Append an instruction that asks the model to reason step by step. The well-known trigger phrase is "Let's think step by step," but any clear instruction works. The mechanism matters more than the exact words: you are reserving output space for reasoning before the answer.

Question: A team ships 3 features per sprint. Sprints are 2 weeks.
They have 14 weeks and lose 1 sprint to holidays. How many features ship?

Think through this step by step, then give the final number on its own line.

The model now writes: 14 weeks ÷ 2 = 7 sprints; minus 1 holiday sprint = 6 sprints; 6 × 3 = 18 features. A model asked for "just the number" frequently fumbles one of those steps and answers 21 or 15.

Few-shot CoT

Provide one or more worked examples that show the reasoning, not just the answer. This is more powerful and more controllable than zero-shot because the exemplars teach the model the format and granularity of reasoning you want — the units to track, the checks to perform, the structure of the final answer. Use it when the reasoning style matters (e.g., you always want the model to state assumptions, or to verify against a constraint before answering).

Separate the reasoning from the answer

Whichever variant you use, make the final answer machine-extractable. Ask for the answer on its own line, in a tagged block, or as JSON after the prose. Otherwise you will parse the reasoning by accident. A robust pattern: "Reason in a <scratchpad> block, then output the answer as JSON outside it."

The critical nuance: reasoning models

This is where most teams get it wrong in 2026. Modern reasoning models (the o3-style family, and their counterparts) already perform an internal chain of thought before they answer — that deliberation is the entire point of the model. Forcing explicit "think step by step" instructions on top of that is, at best, redundant. At worst it is counterproductive:

It can degrade quality.

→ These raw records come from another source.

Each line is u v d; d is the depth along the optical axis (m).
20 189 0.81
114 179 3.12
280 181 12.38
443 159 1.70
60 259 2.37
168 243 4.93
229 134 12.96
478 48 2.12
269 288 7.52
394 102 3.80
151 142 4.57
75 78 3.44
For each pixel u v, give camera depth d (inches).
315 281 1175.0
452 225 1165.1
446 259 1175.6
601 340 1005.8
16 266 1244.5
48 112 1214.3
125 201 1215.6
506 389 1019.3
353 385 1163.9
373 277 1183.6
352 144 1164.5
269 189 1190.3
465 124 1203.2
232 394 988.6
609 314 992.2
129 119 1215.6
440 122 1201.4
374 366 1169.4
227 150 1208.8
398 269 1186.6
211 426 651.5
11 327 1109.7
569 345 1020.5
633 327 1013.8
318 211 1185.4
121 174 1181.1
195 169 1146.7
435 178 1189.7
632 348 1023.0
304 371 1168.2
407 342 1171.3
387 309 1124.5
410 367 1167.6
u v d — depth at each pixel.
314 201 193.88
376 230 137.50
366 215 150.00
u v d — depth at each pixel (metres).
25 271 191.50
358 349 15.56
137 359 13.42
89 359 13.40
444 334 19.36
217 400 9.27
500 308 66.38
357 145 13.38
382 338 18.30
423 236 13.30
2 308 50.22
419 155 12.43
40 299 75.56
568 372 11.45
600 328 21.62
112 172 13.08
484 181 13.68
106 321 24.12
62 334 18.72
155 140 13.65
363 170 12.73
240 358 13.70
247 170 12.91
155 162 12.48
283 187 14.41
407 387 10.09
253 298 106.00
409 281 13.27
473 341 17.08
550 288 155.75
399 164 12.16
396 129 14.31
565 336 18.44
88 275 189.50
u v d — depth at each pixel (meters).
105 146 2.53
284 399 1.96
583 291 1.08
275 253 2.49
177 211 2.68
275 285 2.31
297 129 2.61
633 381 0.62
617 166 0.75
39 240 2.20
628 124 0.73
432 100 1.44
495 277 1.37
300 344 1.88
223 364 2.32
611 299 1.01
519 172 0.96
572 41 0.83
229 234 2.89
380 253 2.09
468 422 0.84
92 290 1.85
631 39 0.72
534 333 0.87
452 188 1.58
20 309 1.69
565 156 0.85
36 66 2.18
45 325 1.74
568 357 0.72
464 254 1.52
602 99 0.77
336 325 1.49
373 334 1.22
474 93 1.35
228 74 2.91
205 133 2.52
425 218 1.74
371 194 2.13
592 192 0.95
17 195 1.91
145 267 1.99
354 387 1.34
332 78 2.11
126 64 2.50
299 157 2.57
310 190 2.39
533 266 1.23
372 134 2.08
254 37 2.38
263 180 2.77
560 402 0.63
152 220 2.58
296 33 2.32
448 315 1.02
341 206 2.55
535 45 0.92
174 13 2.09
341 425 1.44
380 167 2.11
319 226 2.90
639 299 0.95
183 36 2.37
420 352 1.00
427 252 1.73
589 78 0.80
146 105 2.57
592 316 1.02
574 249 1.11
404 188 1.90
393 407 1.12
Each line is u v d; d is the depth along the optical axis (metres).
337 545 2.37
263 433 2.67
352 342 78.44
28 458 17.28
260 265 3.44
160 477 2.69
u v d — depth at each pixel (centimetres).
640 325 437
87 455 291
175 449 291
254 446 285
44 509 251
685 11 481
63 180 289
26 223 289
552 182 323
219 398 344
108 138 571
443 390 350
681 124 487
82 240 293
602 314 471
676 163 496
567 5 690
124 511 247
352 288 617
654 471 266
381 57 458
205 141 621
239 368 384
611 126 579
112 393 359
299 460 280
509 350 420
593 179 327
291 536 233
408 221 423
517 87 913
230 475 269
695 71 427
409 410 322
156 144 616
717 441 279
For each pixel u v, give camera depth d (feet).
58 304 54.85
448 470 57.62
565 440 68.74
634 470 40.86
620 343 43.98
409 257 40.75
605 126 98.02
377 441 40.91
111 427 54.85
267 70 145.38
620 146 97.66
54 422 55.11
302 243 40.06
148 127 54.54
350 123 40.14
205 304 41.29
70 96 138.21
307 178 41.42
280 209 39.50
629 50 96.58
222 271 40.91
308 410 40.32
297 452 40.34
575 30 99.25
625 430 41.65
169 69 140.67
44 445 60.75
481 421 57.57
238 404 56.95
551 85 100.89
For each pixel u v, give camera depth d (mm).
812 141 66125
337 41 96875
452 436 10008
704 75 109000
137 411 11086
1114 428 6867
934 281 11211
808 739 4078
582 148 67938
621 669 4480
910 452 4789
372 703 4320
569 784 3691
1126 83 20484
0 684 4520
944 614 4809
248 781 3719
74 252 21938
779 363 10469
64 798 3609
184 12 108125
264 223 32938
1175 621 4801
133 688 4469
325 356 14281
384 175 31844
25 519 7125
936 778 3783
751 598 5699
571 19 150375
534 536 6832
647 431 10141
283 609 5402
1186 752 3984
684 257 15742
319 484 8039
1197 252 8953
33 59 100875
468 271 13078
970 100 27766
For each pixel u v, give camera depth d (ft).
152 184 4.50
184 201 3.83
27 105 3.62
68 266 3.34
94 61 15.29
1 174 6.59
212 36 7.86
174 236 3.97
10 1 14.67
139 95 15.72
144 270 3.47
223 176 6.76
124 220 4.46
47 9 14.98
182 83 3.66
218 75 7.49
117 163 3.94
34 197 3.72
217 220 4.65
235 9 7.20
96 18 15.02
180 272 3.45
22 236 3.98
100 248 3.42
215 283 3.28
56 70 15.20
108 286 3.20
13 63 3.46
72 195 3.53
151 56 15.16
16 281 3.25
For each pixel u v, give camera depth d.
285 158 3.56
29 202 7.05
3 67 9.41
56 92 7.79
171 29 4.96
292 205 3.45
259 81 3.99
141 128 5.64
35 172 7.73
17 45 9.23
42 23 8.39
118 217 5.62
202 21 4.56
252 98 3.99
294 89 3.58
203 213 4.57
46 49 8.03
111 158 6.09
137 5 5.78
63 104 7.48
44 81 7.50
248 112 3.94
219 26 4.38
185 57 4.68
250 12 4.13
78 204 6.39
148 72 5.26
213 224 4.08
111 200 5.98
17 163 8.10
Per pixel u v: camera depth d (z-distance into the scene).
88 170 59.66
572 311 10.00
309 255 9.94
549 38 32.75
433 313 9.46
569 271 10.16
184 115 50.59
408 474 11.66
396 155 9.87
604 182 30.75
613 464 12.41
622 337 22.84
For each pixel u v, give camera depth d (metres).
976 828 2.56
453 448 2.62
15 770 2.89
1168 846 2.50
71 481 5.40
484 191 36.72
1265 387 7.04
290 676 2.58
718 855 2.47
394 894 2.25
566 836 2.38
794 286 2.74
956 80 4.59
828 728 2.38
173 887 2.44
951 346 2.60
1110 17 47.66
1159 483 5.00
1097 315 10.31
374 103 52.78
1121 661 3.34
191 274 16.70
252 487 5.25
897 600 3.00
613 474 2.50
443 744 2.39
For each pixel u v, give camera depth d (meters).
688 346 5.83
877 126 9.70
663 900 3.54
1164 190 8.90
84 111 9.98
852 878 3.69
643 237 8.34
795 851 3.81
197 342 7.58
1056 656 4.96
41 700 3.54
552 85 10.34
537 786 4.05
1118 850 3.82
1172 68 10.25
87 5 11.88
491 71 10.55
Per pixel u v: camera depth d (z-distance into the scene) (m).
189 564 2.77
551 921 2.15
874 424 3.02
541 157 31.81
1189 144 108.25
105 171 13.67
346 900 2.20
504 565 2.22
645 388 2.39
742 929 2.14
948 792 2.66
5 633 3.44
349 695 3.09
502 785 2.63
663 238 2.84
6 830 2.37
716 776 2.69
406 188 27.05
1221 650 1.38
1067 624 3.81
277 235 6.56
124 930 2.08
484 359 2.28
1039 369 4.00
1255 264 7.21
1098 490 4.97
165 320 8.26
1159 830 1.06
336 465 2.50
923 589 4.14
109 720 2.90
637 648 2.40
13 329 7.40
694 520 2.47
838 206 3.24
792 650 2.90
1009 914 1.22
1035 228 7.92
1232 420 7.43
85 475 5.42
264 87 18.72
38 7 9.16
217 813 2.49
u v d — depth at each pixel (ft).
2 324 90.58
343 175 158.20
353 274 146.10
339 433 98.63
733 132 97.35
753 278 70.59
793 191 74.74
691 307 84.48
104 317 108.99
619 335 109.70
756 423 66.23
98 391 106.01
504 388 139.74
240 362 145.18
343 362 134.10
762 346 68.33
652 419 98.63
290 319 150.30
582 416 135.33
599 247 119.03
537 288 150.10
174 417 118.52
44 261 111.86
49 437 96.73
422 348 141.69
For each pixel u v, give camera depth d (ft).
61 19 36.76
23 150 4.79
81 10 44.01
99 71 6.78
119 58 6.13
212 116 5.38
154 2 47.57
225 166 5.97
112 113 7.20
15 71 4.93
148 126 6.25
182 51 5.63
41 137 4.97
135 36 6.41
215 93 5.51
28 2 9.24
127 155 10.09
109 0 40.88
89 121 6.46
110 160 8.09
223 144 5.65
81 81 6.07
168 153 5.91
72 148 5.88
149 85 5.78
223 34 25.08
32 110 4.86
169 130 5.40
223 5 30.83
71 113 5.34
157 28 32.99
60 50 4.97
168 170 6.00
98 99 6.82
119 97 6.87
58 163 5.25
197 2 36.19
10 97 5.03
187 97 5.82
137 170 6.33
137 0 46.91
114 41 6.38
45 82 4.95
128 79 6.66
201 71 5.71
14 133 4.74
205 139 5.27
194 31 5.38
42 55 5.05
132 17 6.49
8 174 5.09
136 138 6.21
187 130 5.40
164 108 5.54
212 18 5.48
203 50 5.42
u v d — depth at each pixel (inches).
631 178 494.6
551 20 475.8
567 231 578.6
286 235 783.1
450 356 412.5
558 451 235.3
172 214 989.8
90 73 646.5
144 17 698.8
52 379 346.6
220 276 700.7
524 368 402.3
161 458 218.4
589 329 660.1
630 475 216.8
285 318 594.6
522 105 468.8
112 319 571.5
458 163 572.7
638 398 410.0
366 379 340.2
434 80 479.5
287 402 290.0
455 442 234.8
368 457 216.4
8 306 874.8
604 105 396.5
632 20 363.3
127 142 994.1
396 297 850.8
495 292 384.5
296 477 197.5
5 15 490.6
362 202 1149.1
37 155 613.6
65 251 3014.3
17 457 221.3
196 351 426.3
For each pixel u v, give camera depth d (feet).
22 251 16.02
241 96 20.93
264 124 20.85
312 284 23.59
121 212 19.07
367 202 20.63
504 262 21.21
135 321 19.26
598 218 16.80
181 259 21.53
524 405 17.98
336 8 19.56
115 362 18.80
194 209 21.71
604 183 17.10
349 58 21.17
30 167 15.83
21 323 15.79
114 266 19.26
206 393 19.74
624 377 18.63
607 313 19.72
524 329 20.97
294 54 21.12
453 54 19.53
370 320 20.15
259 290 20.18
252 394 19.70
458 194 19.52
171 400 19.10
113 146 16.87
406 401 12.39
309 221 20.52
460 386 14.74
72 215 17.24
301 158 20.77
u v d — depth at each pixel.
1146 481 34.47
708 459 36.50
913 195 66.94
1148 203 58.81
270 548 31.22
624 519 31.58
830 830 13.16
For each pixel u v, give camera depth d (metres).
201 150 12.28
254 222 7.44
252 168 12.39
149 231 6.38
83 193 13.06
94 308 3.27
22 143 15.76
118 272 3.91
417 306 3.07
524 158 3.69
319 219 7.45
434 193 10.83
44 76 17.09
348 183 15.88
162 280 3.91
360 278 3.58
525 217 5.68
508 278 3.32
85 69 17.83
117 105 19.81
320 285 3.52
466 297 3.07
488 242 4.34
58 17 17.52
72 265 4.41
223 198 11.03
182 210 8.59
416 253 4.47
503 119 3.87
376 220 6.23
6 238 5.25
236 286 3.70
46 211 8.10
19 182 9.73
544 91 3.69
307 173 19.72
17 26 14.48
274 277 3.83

Schulhoff and others have observed that hand-written CoT instructions can interfere with the model's own, more sophisticated internal reasoning process — you are overriding a trained behavior with a cruder one.
It wastes tokens and latency. You pay for visible reasoning the model was already doing internally.
It conflates two controls. On reasoning models the lever you actually want is the reasoning effort / budget setting, not a prompt incantation.

Rule of thumb: prompt CoT into non-reasoning models; get out of the way of reasoning models. With a reasoning model, give it a clear problem and a clear output spec, and let it deliberate. Reach for explicit step-by-step instructions only if you observe it skipping steps.

The honest caveat: the boundary is blurry and model-specific. Some "reasoning" models still benefit from light structural guidance (e.g., "verify your answer satisfies all three constraints"), and behavior changes between model versions. This is exactly the kind of claim you should test on your own task rather than take on faith — which is the empirical philosophy running through this whole curriculum.

Pitfalls

Trusting the stated reasoning as a faithful explanation. The written chain is a performance that improves the answer; it is not a guaranteed-accurate account of why the model answered as it did. Do not use it as an audit trail for high-stakes decisions.
Reasoning on trivial tasks. Forcing CoT on simple classification or extraction adds latency and cost for no gain, and occasionally talks the model out of a correct snap answer.
Letting reasoning leak into the output. If a downstream system parses the response, unseparated reasoning breaks it. Always isolate the final answer.
Confusing CoT with self-consistency. CoT generates one reasoning path. If you need higher reliability, sample several independent chains and take a majority vote (self-consistency) — that is a separate, additive technique.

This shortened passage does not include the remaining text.